> Passage shown:
....

Patient Characteristics
The study included 298 patients; the median age was 67 years (range 33–85), and 64.4% were male. The median follow-up duration was 43.2 months. Of these, 191 patients underwent upfront surgery, and 107 were treated preoperatively with NAC.
Key Findings
1. Prognostic Value of Postoperative ctDNA (MRD) Status
In patients undergoing upfront surgery, postoperative ctDNA positivity indicated molecular residual disease and was strongly associated with worse DFS (Hazard Ratio [HR], 4.14) and OS (HR, 9.13) compared to ctDNA-negative patients. In the NAC cohort, ctDNA positivity also predicted poor outcomes: DFS HR of 4.82 and OS HR of 9.43.
2. Benefit of Adjuvant Chemotherapy Based on MRD Status
Among patients with postoperative ctDNA-positive status after upfront surgery, ACT was linked to significant improvements in DFS (HR, 0.07) and OS (HR, 0.27). At 48 months, DFS was 37.5% for ACT-treated patients versus not reached in untreated, and OS was 65.3% vs. 32.9%, respectively.
However, in patients with ctDNA-negative status post-surgery, ACT did not confer clear improvements in DFS or OS, suggesting that these patients may safely avoid chemotherapy without compromising long-term outcomes.
Conversely, in the NAC cohort, ACT did not demonstrate a survival benefit regardless of MRD status. Additionally, ctDNA positivity measured after NAC but before surgery was associated with poorer OS, highlighting persistent residual disease despite chemotherapy.
Clinical Implications
This study provides strong evidence that postoperative ctDNA testing effectively stratifies patients by risk after CRLM resection and predicts who benefits from ACT. It suggests a precision oncology approach where:
- Patients with detectable ctDNA after surgery — indicative of MRD — should be prioritized for ACT to improve survival.
- Patients with undetectable ctDNA may avoid unnecessary chemotherapy, sparing them toxicity and preserving quality of life.
These findings are particularly robust for patients undergoing upfront surgical resection without prior chemotherapy. For patients receiving neoadjuvant chemotherapy, the utility of postoperative ACT appears limited and requires further research.

....

> Questions to answer:
1/ List every hazard ratio value reported in the ctDNA study summary.
2/ Duplicate a portion of the ctDNA study summary, beginning at the words "2. Benefit of" and stopping after the words "vs. 32.9%, respectively.".
The data placed after this point are not needed.

> Stored data entries:
....

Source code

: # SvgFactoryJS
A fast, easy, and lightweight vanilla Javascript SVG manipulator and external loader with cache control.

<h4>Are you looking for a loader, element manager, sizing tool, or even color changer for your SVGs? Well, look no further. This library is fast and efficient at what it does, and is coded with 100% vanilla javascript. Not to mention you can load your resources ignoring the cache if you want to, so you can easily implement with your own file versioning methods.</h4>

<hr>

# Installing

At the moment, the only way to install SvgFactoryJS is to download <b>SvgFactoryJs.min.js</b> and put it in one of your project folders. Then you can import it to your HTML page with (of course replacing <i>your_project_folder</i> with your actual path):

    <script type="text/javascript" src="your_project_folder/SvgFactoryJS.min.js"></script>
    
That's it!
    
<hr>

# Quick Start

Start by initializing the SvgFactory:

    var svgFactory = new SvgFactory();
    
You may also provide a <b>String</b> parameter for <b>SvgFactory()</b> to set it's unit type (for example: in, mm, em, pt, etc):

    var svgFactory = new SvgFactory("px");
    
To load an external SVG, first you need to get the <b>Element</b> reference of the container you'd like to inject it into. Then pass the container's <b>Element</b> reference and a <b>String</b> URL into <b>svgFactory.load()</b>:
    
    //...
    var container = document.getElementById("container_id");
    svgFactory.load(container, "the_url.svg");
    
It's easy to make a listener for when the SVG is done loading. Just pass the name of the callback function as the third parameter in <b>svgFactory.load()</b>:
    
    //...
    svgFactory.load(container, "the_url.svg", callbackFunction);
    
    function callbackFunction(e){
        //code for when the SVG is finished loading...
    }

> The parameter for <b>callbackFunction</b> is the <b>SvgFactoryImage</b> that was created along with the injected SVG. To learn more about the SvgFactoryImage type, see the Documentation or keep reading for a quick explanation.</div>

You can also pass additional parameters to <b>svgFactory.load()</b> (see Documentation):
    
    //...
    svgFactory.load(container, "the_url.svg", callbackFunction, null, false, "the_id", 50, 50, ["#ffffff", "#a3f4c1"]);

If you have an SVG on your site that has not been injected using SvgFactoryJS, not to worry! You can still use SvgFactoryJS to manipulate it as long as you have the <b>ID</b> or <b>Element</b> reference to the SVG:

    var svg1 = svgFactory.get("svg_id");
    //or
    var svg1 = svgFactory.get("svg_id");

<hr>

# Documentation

....

> Exercise results:
1/ 4.14, 9.13, 4.82, 9.43, 0.07, 0.27

2/
2. Benefit of Adjuvant Chemotherapy Based on MRD Status
Among patients with postoperative ctDNA-positive status after upfront surgery, ACT was linked to significant improvements in DFS (HR, 0.07) and OS (HR, 0.27). At 48 months, DFS was 37.5% for ACT-treated patients versus not reached in untreated, and OS was 65.3% vs. 32.9%, respectively.